-- Data listing follows --
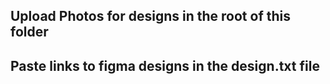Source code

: ## Upload Photos for designs in the root of this folder
## Paste links to figma designs in the design.txt file
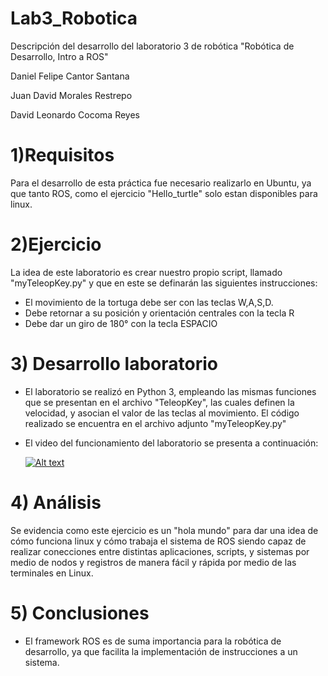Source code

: # Lab3_Robotica
Descripción del desarrollo del laboratorio 3 de robótica "Robótica de Desarrollo, Intro a ROS"


Daniel Felipe Cantor Santana

Juan David Morales Restrepo

David Leonardo Cocoma Reyes 


# 1)Requisitos
Para el desarrollo de esta práctica fue necesario realizarlo en Ubuntu, ya que tanto ROS, como el ejercicio "Hello_turtle" solo estan disponibles para linux.


# 2)Ejercicio
La idea de este laboratorio es crear nuestro propio script, llamado "myTeleopKey.py" y que en este se definarán las siguientes instrucciones:

- El movimiento de la tortuga debe ser con las teclas W,A,S,D. 
- Debe retornar a su posición y orientación centrales con la tecla R
- Debe dar un giro de 180° con la tecla ESPACIO


# 3) Desarrollo laboratorio
  - El laboratorio se realizó en Python 3, empleando las mismas funciones que se presentan en el archivo "TeleopKey", las cuales definen la velocidad, y asocian el valor de las teclas al movimiento. El código realizado se encuentra en el archivo adjunto "myTeleopKey.py"
  
  - El video del funcionamiento del laboratorio se presenta a continuación:
  
    [![Alt text](https://img.youtube.com/vi/2K-DCGj8uyk/0.jpg)](https://www.youtube.com/watch?v=2K-DCGj8uyk)

# 4) Análisis
  Se evidencia como este ejercicio es un "hola mundo" para dar una idea de cómo funciona linux y cómo trabaja el sistema de ROS siendo capaz de realizar conecciones entre distintas aplicaciones, scripts, y sistemas por medio de nodos y registros de manera fácil y rápida por medio de las terminales en Linux.
  
  
# 5) Conclusiones

  - El framework ROS es de suma importancia para la robótica de desarrollo, ya que facilita la implementación de instrucciones a un sistema.
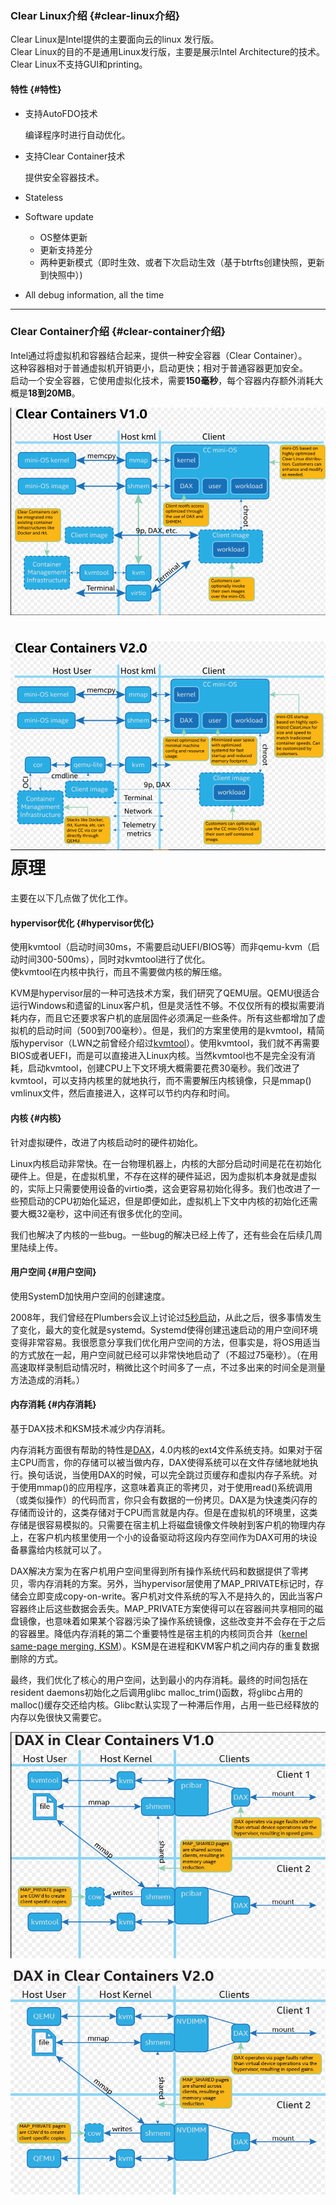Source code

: ### Clear Linux介绍 {#clear-linux介绍}

Clear Linux是Intel提供的主要面向云的linux 发行版。  
Clear Linux的目的不是通用Linux发行版，主要是展示Intel Architecture的技术。  
Clear Linux不支持GUI和printing。

#### 特性 {#特性}

* 支持AutoFDO技术

  编译程序时进行自动优化。

* 支持Clear Container技术

  提供安全容器技术。

* Stateless

* Software update

  * OS整体更新
  * 更新支持差分
  * 两种更新模式（即时生效、或者下次启动生效（基于btrfts创建快照，更新到快照中）\)

* All debug information, all the time

---

### Clear Container介绍 {#clear-container介绍}

Intel通过将虚拟机和容器结合起来，提供一种安全容器（Clear Container）。  
这种容器相对于普通虚拟机开销更小，启动更快；相对于普通容器更加安全。  
启动一个安全容器，它使用虚拟化技术，需要**150毫秒**，每个容器内存额外消耗大概是**18到20MB**。

![](/assets/clearcontainer-v1.png)

# ![](/assets/clearcontainer1.png)原理

主要在以下几点做了优化工作。

#### hypervisor优化 {#hypervisor优化}

使用kvmtool（启动时间30ms，不需要启动UEFI/BIOS等）而非qemu-kvm（启动时间300-500ms），同时对kvmtool进行了优化。  
使kvmtool在内核中执行，而且不需要做内核的解压缩。

KVM是hypervisor层的一种可选技术方案，我们研究了QEMU层。QEMU很适合运行Windows和遗留的Linux客户机，但是灵活性不够。不仅仅所有的模拟需要消耗内存，而且它还要求客户机的底层固件必须满足一些条件。所有这些都增加了虚拟机的启动时间（500到700毫秒）。但是，我们的方案里使用的是kvmtool，精简版hypervisor（LWN之前曾经介绍过[kvmtool](https://lwn.net/Articles/438182/)）。使用kvmtool，我们就不再需要BIOS或者UEFI，而是可以直接进入Linux内核。当然kvmtool也不是完全没有消耗，启动kvmtool，创建CPU上下文环境大概需要花费30毫秒。我们改进了kvmtool，可以支持内核里的就地执行，而不需要解压内核镜像，只是mmap\(\) vmlinux文件，然后直接进入，这样可以节约内存和时间。

#### 内核 {#内核}

针对虚拟硬件，改进了内核启动时的硬件初始化。

Linux内核启动非常快。在一台物理机器上，内核的大部分启动时间是花在初始化硬件上。但是，在虚拟机里，不存在这样的硬件延迟，因为虚拟机本身就是虚拟的，实际上只需要使用设备的virtio类，这会更容易初始化得多。我们也改进了一些预启动的CPU初始化延迟，但是即便如此，虚拟机上下文中内核的初始化还需要大概32毫秒，这中间还有很多优化的空间。

我们也解决了内核的一些bug。一些bug的解决已经上传了，还有些会在后续几周里陆续上传。

#### 用户空间 {#用户空间}

使用SystemD加快用户空间的创建速度。

2008年，我们曾经在Plumbers会议上讨论过[5秒启动](https://lwn.net/Articles/299483/)，从此之后，很多事情发生了变化，最大的变化就是systemd。Systemd使得创建迅速启动的用户空间环境变得非常容易。我很愿意分享我们优化用户空间的方法，但事实是，将OS用适当的方式放在一起，用户空间就已经可以非常快地启动了（不超过75毫秒）。（在用高速取样录制启动情况时，稍微比这个时间多了一点，不过多出来的时间全是测量方法造成的消耗。）

#### 内存消耗 {#内存消耗}

基于DAX技术和KSM技术减少内存消耗。

内存消耗方面很有帮助的特性是[DAX](https://lwn.net/Articles/610174/)，4.0内核的ext4文件系统支持。如果对于宿主CPU而言，你的存储可以被当做内存，DAX使得系统可以在文件存储地就地执行。换句话说，当使用DAX的时候，可以完全跳过页缓存和虚拟内存子系统。对于使用mmap\(\)的应用程序，这意味着真正的零拷贝，对于使用read\(\)系统调用（或类似操作）的代码而言，你只会有数据的一份拷贝。DAX是为快速类闪存的存储而设计的，这类存储对于CPU而言就是内存。但是在虚拟机的环境里，这类存储是很容易模拟的。只需要在宿主机上将磁盘镜像文件映射到客户机的物理内存上，在客户机内核里使用一个小的设备驱动将这段内存空间作为DAX可用的块设备暴露给内核就可以了。

DAX解决方案为在客户机用户空间里得到所有操作系统代码和数据提供了零拷贝，零内存消耗的方案。另外，当hypervisor层使用了MAP\_PRIVATE标记时，存储会立即变成copy-on-write。客户机对文件系统的写入不是持久的，因此当客户容器终止后这些数据会丢失。MAP\_PRIVATE方案使得可以在容器间共享相同的磁盘镜像，也意味着如果某个容器污染了操作系统镜像，这些改变并不会存在于之后的容器里。降低内存消耗的第二个重要特性是宿主机的内核同页合并（[kernel same-page merging, KSM](https://lwn.net/Articles/330589/)）。KSM是在进程和KVM客户机之间内存的重复数据删除的方式。

最终，我们优化了核心的用户空间，达到最小的内存消耗。最终的时间包括在resident daemons初始化之后调用glibc malloc\_trim\(\)函数，将glibc占用的malloc\(\)缓存交还给内核。Glibc默认实现了一种滞后作用，占用一些已经释放的内存以免很快又需要它。

![](/assets/clearcontainerdaxv1.png)

![](/assets/clearcontainerdaxv2.png)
-- Data listing concluded --
**What is expected**
Wherever a line of the records above contains the string "instrucciones", copy that line out.

**Exercise output**
La idea de este laboratorio es crear nuestro propio script, llamado "myTeleopKey.py" y que en este se definarán las siguientes instrucciones:
  - El framework ROS es de suma importancia para la robótica de desarrollo, ya que facilita la implementación de instrucciones a un sistema.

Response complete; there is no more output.